Who is checking and what exactly is being balanced? The latest episode of The Unregulated Podcast is now streaming on our website, or wherever you listen.
"We must move quickly to fight climate change, as our ancestors did to fight the Nazis, but we must also recognize the risk in every success."
Huh? What do you mean that solar panels made in China may have carbon dioxide emissions 3x what the IPCC claims?
Substack (7/24/23) article: "Last August, in an amalgamation of 'The Green New Deal' meets 'Build Back Better,' President Joe Biden’s Inflation Reduction Act gifted the renewables industry with billions of dollars worth of taxpayer-funded subsidies. What few backing the bill realized was that the largest beneficiary would likely be China due to its expansive grip on the global solar photovoltaic (PV) industry. Worse than that, it might end up misdirecting the world’s clean energy efforts into dirtier than appreciated energy technologies because of the country’s ongoing dependence on coal-fired energy...A further puzzle is how that data feeds into an organization called Ecoinvent, a Swiss-based non-profit founded in 1998 that dubs itself “the world’s most consistent and transparent life cycle inventory database.” This data is relied on by institutions worldwide, including the IPCC and IEA itself, to calculate their carbon footprint projections, including the sixth assessment report published as recently as March 2023. Based on such data, the IPCC claims solar PV is 48 gCO2/kWh. But, as we’ll see below, a new investigation started by Italian researcher Enrico Mariutti suggests that the number is closer to between 170 and 250 gCO2/kWh, depending on the energy mix used to power PV production. If this estimate is accurate, solar would not compare favorably with natural gas, which is around 50 gCO2/kWh with carbon capture and 400 to 500 without."
Don't back down. It’s time to double down on attacking Blackrock for working against America.
Bloomberg (7/21/23) reports: "A series of recent moves by BlackRock Inc.—including bringing a top Saudi oil executive on its board—seem like steps likely to appease Republicans who have blasted the asset manager over what they say are woke ESG policies. Don’t bet on it. BlackRock’s appointment of Saudi Aramco CEO Amin Nasser to its board—along with plans to give US investors more voting power at shareholder meetings and eschew the term ESG—aren’t going to stop those fighting against investment decisions tied to a company’s environment, social and governance policies, ESG consultants and lawyers say. In fact, they say, the moves embolden critics."
On Friday the Biden administration called for less oil production by proposing higher rates on federal land.
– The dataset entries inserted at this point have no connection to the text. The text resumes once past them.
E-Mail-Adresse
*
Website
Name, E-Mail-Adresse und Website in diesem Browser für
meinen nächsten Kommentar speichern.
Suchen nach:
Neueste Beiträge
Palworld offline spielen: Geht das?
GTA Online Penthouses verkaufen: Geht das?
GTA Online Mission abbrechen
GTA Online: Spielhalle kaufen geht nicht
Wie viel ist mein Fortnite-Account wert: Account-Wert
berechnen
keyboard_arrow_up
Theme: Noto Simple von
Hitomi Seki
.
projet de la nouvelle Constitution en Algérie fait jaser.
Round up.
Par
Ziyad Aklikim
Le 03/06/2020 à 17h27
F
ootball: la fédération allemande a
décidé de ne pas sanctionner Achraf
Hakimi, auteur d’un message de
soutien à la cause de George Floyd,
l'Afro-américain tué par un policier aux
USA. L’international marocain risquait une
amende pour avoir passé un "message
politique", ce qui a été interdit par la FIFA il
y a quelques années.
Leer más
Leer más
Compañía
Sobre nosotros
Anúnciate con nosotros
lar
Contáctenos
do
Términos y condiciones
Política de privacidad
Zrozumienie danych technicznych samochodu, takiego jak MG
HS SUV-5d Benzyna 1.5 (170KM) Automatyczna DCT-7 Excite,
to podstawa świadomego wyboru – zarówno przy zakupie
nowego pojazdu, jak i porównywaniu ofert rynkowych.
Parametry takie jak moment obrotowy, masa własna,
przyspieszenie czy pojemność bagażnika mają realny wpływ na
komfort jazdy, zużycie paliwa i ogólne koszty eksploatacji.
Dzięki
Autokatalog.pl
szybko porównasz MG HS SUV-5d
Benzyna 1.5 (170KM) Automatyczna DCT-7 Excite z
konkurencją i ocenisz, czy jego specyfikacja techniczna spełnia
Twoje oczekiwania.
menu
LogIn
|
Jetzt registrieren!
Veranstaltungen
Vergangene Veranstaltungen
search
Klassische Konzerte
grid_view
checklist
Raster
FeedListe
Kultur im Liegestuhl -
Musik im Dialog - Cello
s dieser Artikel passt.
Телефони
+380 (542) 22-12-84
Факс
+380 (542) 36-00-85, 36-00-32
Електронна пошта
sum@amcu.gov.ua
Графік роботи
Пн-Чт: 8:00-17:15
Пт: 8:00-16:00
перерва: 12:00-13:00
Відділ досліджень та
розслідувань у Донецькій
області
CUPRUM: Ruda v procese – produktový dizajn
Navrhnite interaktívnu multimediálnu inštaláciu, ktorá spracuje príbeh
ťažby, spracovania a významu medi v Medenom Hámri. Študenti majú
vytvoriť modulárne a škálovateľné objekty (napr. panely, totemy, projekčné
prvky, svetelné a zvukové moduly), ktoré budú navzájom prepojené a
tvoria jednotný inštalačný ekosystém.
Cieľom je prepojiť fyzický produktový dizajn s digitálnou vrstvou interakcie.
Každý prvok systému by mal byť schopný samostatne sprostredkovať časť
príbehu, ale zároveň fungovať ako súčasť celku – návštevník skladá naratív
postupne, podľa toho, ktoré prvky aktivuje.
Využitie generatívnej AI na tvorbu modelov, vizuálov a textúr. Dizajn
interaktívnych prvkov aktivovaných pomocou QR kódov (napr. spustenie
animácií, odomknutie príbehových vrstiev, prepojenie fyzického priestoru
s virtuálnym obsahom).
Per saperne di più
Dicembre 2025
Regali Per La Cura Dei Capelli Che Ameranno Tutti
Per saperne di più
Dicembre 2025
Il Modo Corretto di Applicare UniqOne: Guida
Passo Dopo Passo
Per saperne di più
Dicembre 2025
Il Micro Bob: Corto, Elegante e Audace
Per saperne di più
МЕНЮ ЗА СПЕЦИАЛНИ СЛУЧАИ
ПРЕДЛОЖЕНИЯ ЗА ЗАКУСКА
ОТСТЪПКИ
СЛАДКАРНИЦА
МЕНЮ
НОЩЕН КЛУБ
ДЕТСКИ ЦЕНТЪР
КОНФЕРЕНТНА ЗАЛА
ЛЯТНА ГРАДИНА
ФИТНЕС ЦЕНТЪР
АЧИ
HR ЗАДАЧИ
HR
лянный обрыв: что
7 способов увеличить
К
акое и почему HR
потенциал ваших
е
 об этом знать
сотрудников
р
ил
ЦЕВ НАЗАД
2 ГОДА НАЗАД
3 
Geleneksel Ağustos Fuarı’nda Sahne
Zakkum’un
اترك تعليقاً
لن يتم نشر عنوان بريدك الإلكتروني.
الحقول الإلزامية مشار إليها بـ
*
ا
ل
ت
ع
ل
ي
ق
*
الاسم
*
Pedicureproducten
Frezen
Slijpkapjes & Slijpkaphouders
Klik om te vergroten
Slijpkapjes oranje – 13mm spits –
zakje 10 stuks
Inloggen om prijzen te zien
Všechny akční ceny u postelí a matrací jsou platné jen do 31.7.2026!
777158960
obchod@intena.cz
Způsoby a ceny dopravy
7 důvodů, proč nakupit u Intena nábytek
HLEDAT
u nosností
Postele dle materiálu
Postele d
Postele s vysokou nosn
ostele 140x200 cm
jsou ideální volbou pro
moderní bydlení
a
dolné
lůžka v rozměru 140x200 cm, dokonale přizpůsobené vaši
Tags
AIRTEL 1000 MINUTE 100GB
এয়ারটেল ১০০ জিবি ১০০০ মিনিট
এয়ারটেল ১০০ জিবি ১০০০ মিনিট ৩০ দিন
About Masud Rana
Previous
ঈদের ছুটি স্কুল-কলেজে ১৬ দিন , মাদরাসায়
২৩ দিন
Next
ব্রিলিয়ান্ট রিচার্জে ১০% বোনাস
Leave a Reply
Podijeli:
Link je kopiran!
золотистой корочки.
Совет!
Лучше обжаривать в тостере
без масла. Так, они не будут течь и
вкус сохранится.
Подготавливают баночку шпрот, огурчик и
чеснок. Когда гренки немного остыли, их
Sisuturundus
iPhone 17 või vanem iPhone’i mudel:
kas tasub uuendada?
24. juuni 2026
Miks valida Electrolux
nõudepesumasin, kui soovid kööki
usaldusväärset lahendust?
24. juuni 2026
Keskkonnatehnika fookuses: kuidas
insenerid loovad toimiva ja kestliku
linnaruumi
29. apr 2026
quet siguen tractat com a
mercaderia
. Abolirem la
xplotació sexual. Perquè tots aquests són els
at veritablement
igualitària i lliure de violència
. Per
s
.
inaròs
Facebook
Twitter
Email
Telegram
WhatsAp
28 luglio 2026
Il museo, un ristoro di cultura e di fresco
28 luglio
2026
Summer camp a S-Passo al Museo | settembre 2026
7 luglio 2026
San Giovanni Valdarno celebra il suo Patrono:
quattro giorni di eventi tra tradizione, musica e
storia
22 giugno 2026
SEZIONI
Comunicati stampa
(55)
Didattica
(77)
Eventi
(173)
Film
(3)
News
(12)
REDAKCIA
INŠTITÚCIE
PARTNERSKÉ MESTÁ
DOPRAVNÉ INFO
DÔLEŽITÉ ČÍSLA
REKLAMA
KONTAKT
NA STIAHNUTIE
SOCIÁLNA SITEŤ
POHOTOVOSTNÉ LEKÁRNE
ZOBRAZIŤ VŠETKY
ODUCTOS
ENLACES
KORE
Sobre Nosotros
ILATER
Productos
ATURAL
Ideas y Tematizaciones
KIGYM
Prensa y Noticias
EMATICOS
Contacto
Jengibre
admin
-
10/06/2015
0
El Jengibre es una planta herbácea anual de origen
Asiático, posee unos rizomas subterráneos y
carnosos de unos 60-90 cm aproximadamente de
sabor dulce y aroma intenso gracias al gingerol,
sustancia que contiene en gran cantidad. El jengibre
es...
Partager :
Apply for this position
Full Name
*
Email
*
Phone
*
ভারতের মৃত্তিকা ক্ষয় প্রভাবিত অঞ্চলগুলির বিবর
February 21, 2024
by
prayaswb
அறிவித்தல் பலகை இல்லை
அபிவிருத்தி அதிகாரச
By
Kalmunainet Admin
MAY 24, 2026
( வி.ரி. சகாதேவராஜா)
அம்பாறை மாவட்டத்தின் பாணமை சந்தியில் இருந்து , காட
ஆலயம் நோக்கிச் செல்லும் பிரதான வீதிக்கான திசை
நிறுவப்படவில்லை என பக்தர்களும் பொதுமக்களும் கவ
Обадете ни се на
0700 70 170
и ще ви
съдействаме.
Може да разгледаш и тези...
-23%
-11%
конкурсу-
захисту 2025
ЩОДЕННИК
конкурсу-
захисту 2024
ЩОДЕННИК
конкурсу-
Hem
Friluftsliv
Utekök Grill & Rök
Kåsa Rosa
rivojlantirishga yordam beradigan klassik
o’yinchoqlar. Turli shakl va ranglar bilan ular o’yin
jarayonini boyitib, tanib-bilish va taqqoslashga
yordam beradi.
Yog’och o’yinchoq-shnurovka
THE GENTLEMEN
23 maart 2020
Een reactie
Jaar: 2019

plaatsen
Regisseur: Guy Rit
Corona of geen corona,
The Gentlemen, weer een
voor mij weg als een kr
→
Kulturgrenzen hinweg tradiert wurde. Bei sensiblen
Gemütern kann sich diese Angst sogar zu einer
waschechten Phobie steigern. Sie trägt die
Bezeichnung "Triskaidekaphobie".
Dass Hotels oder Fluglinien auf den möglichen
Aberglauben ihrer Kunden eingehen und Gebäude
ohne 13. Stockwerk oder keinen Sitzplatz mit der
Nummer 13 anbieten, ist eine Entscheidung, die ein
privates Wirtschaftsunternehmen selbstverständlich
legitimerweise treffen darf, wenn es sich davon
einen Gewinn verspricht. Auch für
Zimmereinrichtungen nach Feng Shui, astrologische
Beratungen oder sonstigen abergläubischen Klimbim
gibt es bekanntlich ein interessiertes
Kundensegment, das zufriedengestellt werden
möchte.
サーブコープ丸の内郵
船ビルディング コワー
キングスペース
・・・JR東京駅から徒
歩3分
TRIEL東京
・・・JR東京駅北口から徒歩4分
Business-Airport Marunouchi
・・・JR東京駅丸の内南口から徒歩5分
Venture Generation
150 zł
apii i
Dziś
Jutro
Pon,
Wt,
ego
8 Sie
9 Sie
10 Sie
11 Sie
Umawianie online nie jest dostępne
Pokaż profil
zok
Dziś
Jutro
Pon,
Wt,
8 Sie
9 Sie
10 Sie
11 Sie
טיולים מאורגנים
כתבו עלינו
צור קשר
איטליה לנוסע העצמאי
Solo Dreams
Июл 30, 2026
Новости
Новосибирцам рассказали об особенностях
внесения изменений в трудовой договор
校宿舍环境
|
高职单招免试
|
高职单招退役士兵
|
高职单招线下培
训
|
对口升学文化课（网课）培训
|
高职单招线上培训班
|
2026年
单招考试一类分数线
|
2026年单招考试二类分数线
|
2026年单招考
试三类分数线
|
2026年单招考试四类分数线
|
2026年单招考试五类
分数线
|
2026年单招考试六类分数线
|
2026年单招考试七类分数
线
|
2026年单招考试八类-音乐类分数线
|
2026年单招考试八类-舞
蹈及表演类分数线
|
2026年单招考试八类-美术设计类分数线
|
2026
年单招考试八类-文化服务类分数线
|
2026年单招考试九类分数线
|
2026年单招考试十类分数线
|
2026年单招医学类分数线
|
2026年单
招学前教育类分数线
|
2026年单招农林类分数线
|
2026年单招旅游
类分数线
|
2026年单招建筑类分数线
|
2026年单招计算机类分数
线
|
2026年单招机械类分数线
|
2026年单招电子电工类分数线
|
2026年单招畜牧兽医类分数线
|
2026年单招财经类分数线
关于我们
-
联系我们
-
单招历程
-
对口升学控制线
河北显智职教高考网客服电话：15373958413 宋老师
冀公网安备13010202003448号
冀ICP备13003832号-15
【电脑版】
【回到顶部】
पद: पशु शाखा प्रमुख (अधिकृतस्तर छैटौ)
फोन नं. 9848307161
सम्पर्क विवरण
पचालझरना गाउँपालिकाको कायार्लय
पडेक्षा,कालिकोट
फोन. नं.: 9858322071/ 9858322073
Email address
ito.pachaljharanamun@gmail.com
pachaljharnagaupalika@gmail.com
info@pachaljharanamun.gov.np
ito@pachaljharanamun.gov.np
On Saturday they called for more production. These guys are either deeply dishonest or morons and I don’t know which.
CNBC (7/22/23) reports: "Volatility is still weighing on oil markets, U.S. Energy Secretary Jennifer Granholm said Saturday, reiterating calls for additional supplies. Asked to comment on the state of oil markets, she told CNBC’s Sri Jegarajah that 'there’s no doubt that there is a volatile environment' — a situation that the White House is monitoring. 'There is a lot of emotion in these markets and so we have deep concern about trajectories of where things are headed,” the energy secretary added. Granholm called for additional output to help curtail prices. 'We want to see more supply … It gets dangerous when the prices are so high,' she said. 'I think the prudent course is to ensure that transportation is affordable for people, and that of course means making sure that supply is stable.' Some members of the Organization of the Petroleum Exporting Countries and their allies — collectively known as OPEC+ — are voluntarily cutting production by a combined 1.66 million barrels per day until the end of 2024. In addition to that, coalition heavyweights Saudi Arabia and Russia have announced further voluntary declines in July and August comprising 1 million barrels per day in output and 500,000 barrels per day of exports, respectively. High crude oil prices continue to be a challenge for the Biden administration, and lowering costs remains a priority. 'We want prices to come down. The president is really focused on the impacts on real people who need to get to work and cannot afford that premium,' Granholm highlighted."